Ausnahmen von den Untergrenzen sind generell möglich, wenn plötzlich
viel Personal wegen Krankheit ausfällt oder auf einmal besonders
viele Patienten kommen - etwa bei Epidemien oder Unfallkatastrophen.

Patientenschützer und die Gesetzlichen Krankenversicherungen (GKV)
befürworten die Pläne, fordern aber deutlich weitergehende
Verbesserungen. Die Deutsche Stiftung Patientenschutz sprach von
einem «ersten Schritt». Nötig sei aber eine Personalbemessung, die
sich an Patientenbedürfnissen und der Pflegequalität orientiere - und
dann auch für alle Stationen mit Pflegekräften gelte.

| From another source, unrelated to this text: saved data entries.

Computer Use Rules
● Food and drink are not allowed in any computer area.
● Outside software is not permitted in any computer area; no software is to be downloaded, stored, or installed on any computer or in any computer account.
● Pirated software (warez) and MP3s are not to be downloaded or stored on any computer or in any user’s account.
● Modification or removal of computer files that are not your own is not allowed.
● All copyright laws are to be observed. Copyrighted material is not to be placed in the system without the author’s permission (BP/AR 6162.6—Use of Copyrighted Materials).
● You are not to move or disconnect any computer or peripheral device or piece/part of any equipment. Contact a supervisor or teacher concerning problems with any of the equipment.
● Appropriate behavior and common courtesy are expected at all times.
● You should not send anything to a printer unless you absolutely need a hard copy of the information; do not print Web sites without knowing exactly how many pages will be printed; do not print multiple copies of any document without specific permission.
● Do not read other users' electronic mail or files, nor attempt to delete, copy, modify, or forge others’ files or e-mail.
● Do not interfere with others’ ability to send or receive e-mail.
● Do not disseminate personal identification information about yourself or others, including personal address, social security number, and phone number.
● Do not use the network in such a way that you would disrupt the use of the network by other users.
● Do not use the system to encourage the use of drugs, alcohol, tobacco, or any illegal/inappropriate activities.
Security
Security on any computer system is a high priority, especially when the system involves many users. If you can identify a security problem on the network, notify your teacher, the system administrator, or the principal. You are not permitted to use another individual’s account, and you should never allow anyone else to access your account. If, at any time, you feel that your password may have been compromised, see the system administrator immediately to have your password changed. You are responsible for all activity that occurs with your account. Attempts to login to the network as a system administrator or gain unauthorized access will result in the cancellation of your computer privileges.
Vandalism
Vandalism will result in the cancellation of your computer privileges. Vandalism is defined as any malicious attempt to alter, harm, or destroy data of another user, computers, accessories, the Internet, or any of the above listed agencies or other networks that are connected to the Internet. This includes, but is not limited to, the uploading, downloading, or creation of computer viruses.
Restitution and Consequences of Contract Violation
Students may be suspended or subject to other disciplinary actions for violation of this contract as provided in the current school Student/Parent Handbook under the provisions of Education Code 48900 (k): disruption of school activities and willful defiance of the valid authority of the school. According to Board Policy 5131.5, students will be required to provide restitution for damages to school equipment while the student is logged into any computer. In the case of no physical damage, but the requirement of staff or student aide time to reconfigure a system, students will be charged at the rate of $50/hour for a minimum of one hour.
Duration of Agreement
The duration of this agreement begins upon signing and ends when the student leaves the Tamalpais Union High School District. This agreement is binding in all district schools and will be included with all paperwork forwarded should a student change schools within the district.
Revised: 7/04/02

Der GKV-Spitzenverband erklärte, mit den Untergrenzen könne sich
zumindest in diesen Bereichen keine Klinik mehr vor Mindeststandards
drücken. Sie dienten aber nur dazu, Patientengefährdung zu vermeiden,
und seien bestenfalls mit einer Schulnote vier zu vergleichen.
«Gerade noch versetzt, aber alles andere als gut», sagte GKV-Sprecher
Florian Lanz der dpa. Ziel müsse es sein, dass Kliniken für
ausreichend Personal am Krankenbett sorgen.

Die Deutsche Krankenhausgesellschaft kritisierte unzureichende Regeln
zu Ausnahmen. «Schon größere Unfälle können dazu führen, dass
Kliniken Patienten abweisen müssten, um die Untergrenzen einzuhalten.
In Zeiten anerkannter Personalknappheit in der Pflege brauchen die
Krankenhäuser größere Flexibilität.»

Spahn sagte: «Damit sich Krankenhäuser darauf einstellen können,
führen wir die Mindeststandards schrittweise, aber konsequent ein.»
Seine Pläne hat er noch etwas geändert. So werden nun nicht noch
extra Vorgaben für Wochenenden gemacht. Der Minister setzt auch auf
eine bessere regionale Zusammenarbeit unter den Kliniken. «Wenn es in
einer Stadt drei Krankenhäuser gibt, braucht ja nicht jedes eine
Unfallchirurgie oder eine Kardiologie», sagte er dem «Handelsblatt».